President Lee Myung-bak and Russian President Dmitry Medvedev reaffirmed their commitment to cooperate on a project to pipe Siberian natural gas to South Korea via North Korea during their summit Wednesday in St. Petersburg.
“The two leaders agreed that if carried out successfully, the project to import Russian natural gas will bring economic benefits to all three countries,” Lee’s office said in a press release.
Noting that there are concerns over the stability of the pipeline running through North Korea, Lee said he expects Russia’s cooperation in resolving the North’s nuclear stalemate, according to his senior aide for public relations Choe Guem-nak.
The two leaders agreed that once the security problem was dealt with, they could consider supplying surplus electricity as well as gas from the Russian Far East to South Korea via the North, Choe said.
A tentative agreement reached between Korea Gas Corp. and Russia’s Gazprom calls for starting the construction of a pipeline through North Korea in 2013 in order to begin gas supply in 2017.
The two state-funded companies agreed on the roadmap in September, Nikolai Dubik, head of Gazprom’s legal department, said at the Korea-Russia Dialogue forum in St. Petersburg Wednesday.
The roadmap calls for the completion of commercial negotiations on the basic conditions related to the pipeline gas project by January and the signing of a deal between January and April.
The two sides will then draft the gas pipeline route between March next year and September 2013, start the construction right away and complete it by December 2016 to begin supply in January 2017, Dubik said.
Chief executives Choo Kang-soo of KOGAS and Alexey Miller of Gazprom signed on to the plan in September during Choo’s visit to Moscow.

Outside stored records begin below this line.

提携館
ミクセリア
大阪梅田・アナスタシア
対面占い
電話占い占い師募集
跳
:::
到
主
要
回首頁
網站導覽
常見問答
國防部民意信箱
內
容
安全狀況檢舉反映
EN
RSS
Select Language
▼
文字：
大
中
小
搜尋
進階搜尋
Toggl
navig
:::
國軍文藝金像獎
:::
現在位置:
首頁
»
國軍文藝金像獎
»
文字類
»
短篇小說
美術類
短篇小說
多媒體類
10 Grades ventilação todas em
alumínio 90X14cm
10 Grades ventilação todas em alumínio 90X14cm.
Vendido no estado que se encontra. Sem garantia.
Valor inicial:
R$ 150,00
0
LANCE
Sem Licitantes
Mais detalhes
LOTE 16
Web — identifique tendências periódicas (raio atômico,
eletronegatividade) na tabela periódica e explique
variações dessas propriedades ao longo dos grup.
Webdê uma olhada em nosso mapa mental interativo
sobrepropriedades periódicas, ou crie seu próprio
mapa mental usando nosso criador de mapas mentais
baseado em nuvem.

Alexander Medvedev, head of Gazprom’s export, said in an international management forum in Tokyo late last month that his staff were in talks with their Korean counterpart on the main conditions related to the gas supply.

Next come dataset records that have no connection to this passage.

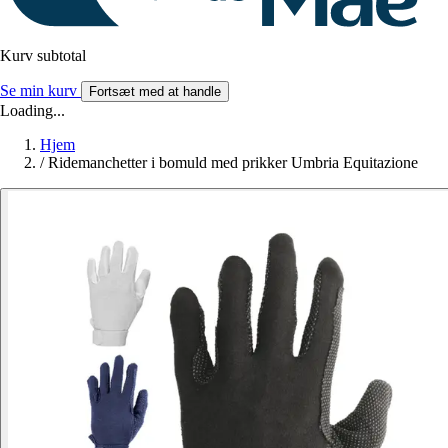
Kurv subtotal
Se min kurv
Fortsæt med at handle
Loading...
Hjem
/
Ridemanchetter i bomuld med prikker Umbria Equitazione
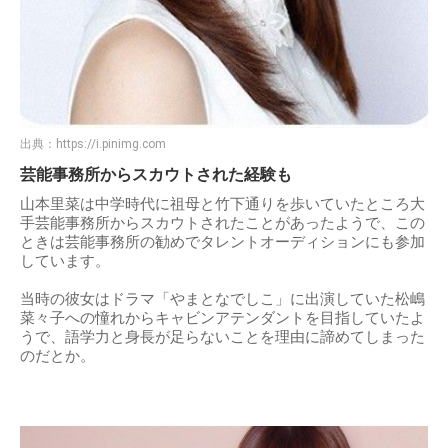
出典：
https://i.pinimg.com
芸能事務所からスカウトされた経験も
山本里菜は中学時代に祖母と竹下通りを歩いていたところ大
手芸能事務所からスカウトされたことがあったようで、この
ときは芸能事務所の勧めでタレントオーディションにも参加
しています。
当時の彼女はドラマ「やまとなでしこ」に出演していた松嶋
菜々子への憧れからキャビンアテンダントを目指していたよ
うで、語学力と身長が足らないことを理由に諦めてしまった
のだとか。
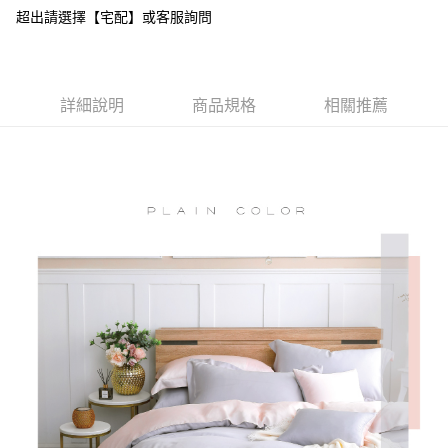
付款後全家取貨
超出請選擇【宅配】或客服詢問
結帳頁面，進行簡訊認證並確認金額後，即可完成結帳。
２．訂單成立數日內，您將收到繳費通知簡訊。
免運費
３．收到繳費通知簡訊後14天內，點擊此簡訊中的連結，可透過四大超商／
ATM／網路銀行／等多元方式進行付款，方視為交易完成。
7-11取貨付款
※ 請注意：結帳手續完成當下不需立刻繳費，但若您需要取消訂單，請聯絡
詳細說明
商品規格
相關推薦
每筆NT$60，滿NT$499(含以上)免運費
購買商品的店家。未經商家同意取消之訂單仍視為有效，需透過AFTEE先享
後付繳納相關費用。
付款後7-11取貨
※ 交易是否成功請以「AFTEE先享後付 」之結帳頁面顯示為準，若有關於
是否繳費成功／繳費後需取消欲退款等相關疑問，請聯繫「AFTEE先享後付
每筆NT$60，滿NT$499(含以上)免運費
客戶支援中心」
https://netprotections.freshdesk.com/support/home
宅配
【注意事項】
１．透過由恩沛科技股份有限公司提供之「AFTEE先享後付」服務完成之交
每筆NT$100，滿NT$499(含以上)免運費
易，需依本服務之必要範圍內提供個人資料，並將交易相關給付款項請求債
權轉讓予恩沛科技股份有限公司。
離島宅配
２．關於個人資料處理事宜，請瀏覽以下網址：
每筆NT$100，滿NT$499(含以上)免運費
https://aftee.tw/terms/#terms3
３．未成年的使用者請事先徵得法定代理人或監護人之同意方可使用
「AFTEE先享後付」，若未經同意申辦者引起之損失，本公司不負相關責
任。
４．使用「AFTEE先享後付」時，將依據個別帳號之用戶狀況，依本公司即
時審查核予不同之上限額度；若仍有額度不足之情形，本公司將視審查結果
請求用戶進行身份認證。
５．嚴禁一人註冊多個帳號或使用他人資訊註冊。若發現惡意使用之情形，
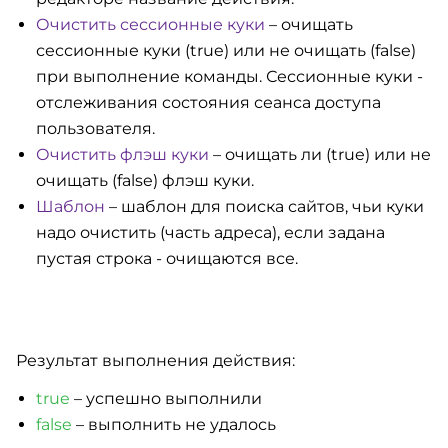
Очистить сессионные куки
– очищать
сессионные куки (true) или не очищать (false)
при выполнение команды. Сессионные куки -
отслеживания состояния сеанса доступа
пользователя.
Очистить флэш куки
– очищать ли (true) или не
очищать (false) флэш куки.
Шаблон
– шаблон для поиска сайтов, чьи куки
надо очистить (часть адреса), если задана
пустая строка - очищаются все.
Результат выполнения действия:
true
– успешно выполнили
false
– выполнить не удалось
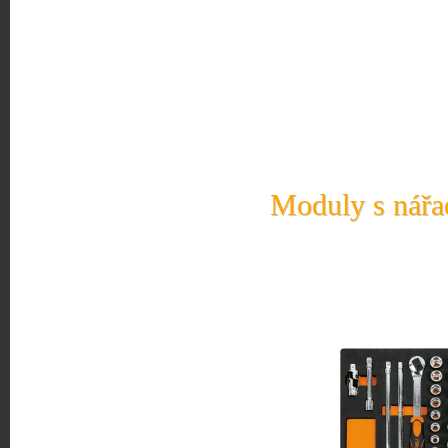
Moduly s nářad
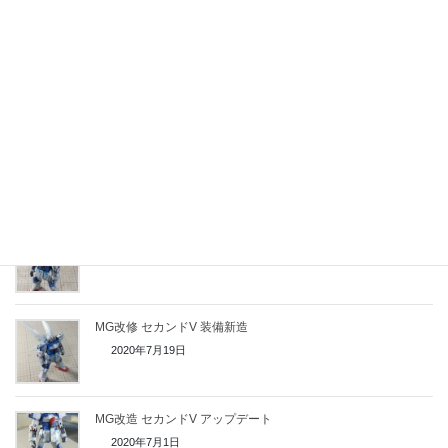
2020年9月1日
MG改修セカンドV アップデート 表面処理
2020年8月16日
MG改修 セカンドV 各部ディテールアップ
2020年8月3日
MG改修セカンドV ウェポンプラットホームの接続
2020年7月24日
MG改修 セカンドV 装備新造
2020年7月19日
MG改造 セカンドV アップデート
2020年7月1日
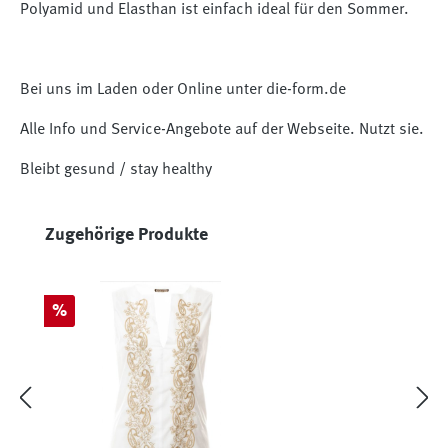
Polyamid und Elasthan ist einfach ideal für den Sommer.
Bei uns im Laden oder Online unter die-form.de
Alle Info und Service-Angebote auf der Webseite. Nutzt sie.
Bleibt gesund / stay healthy
Produktgalerie überspringen
Zugehörige Produkte
Rabatt
%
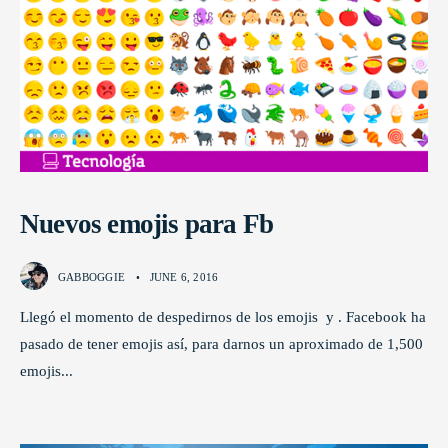
Nuevos emojis para Fb
GABBOGGIE
•
JUNE 6, 2016
Llegó el momento de despedirnos de los emojis y . Facebook ha
pasado de tener emojis así, para darnos un aproximado de 1,500
emojis
...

He said they plan to complete the discussions by January and sign a basic agreement in mid-2012.
Lee said intensifying Korea-Russia cooperation in Siberia and the Russian Far East region was highly encouraging for the future of the two countries as well as Northeast Asia in a speech at the closing ceremony of the Korea-Russia Dialogue forum earlier Wednesday.
“I visited Siberia and the Russian Far East a number of times when I was a businessman, confirmed the infinite potential of the region with my own eyes and have sought bilateral economic cooperation since,” Lee said at the second annual KRD forum in St. Petersburg.
President Lee Myung-bak and Russian President Dmitry Medvedev embrace each other at the closing ceremony of the Korea-Russia Dialogue forum in St. Petersburg on Wednesday.(Yonhap News)
Lee said the two countries’ economic collaboration will contribute to prosperity and peace in Northeast Asia, hinting at his expectations for the PNG project.
In addition to the pipeline venture, Lee and Medvedev agreed during Wednesday’s summit that a comprehensive and fundamental resolve to North Korea’s nuclear ambitions was important for peace and stability in the region and pledged to closely work together for the resumption of the six-nation talks.
Russia is one of the five permanent members of the United Nations Security Council and member of the six-party talks aimed at denuclearizing the North.
In an interview published by French newspaper Le Figaro Tuesday, Lee said he had no intention to meet North Korean leader Kim Jong-il purely for political purposes.
Reiterating that a summit should contribute towards bringing peace and stability between the South and North, as well as progress in economic cooperation, Lee said, according to Le Figaro.
“I have absolutely no obligation for a summit before my term ends,” Lee told the daily.
But Lee said he was ready for the summit with Kim if it were necessary.
Mentioning that the six-party talks so far have only allowed Pyongyang to buy time, Lee said the multilateral dialogue can resume if North Korea’s sincerity is verified through its ongoing bilateral contacts with Seoul and Washington.
In an interview with Russia’s Itar-Tass News Agency and Rossiiskaya Gazeta, Lee urged Russia businesses to invest more in Korea.
“Two-way trade is forecast to reach $20 billion by the end of this year, and Korean companies have continued to expand investment in Russia,” Lee was quoted as saying.
Lee called for Moscow’s support in terms of customs, licenses and tax benefits for Korean investors and said he expects the KRD to build nongovernmental bridges for exchanges in various fields.
The negotiating body of businesses and universities as well as the governments of the two countries was launched last year upon a summit agreement between Lee and Medvedev in 2008. The first KRD forum was held in Seoul last year.
Lee traveled to Cannes later in the day where he gave a keynote speech at the Business Summit (B20) dinner with the chief executives of major global companies.
Lee is set to attend the G20 Summit in the French resort city Thursday and Friday before heading home.